**EXERCISE REQUIREMENTS**
Among the entries below, which lines include the string "mapScrollBorder"? Show each one.
──────── WORKING DATA
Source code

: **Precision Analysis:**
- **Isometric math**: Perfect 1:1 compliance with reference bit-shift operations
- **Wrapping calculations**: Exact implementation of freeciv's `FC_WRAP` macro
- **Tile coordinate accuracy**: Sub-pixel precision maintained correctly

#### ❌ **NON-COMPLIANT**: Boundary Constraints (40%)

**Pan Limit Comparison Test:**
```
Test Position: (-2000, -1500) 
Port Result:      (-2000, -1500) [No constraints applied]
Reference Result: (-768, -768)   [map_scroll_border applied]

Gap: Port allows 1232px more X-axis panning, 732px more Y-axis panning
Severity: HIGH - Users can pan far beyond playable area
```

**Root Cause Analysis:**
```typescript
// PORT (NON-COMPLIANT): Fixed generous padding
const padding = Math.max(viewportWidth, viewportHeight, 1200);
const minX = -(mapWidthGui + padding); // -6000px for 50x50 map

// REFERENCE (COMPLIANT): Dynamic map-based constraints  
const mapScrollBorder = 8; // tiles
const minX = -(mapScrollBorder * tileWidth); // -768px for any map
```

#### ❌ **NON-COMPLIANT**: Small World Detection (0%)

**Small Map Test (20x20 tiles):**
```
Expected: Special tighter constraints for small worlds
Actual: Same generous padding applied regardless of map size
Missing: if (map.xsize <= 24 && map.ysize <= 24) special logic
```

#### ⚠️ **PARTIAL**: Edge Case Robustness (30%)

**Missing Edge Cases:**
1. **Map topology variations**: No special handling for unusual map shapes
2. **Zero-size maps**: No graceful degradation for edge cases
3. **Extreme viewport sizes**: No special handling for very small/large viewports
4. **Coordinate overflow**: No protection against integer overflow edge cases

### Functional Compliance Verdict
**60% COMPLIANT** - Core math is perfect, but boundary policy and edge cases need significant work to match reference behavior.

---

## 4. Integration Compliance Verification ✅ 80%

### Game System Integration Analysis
────────────────
**TASK SOLUTION**
const mapScrollBorder = 8; // tiles
const minX = -(mapScrollBorder * tileWidth); // -768px for any map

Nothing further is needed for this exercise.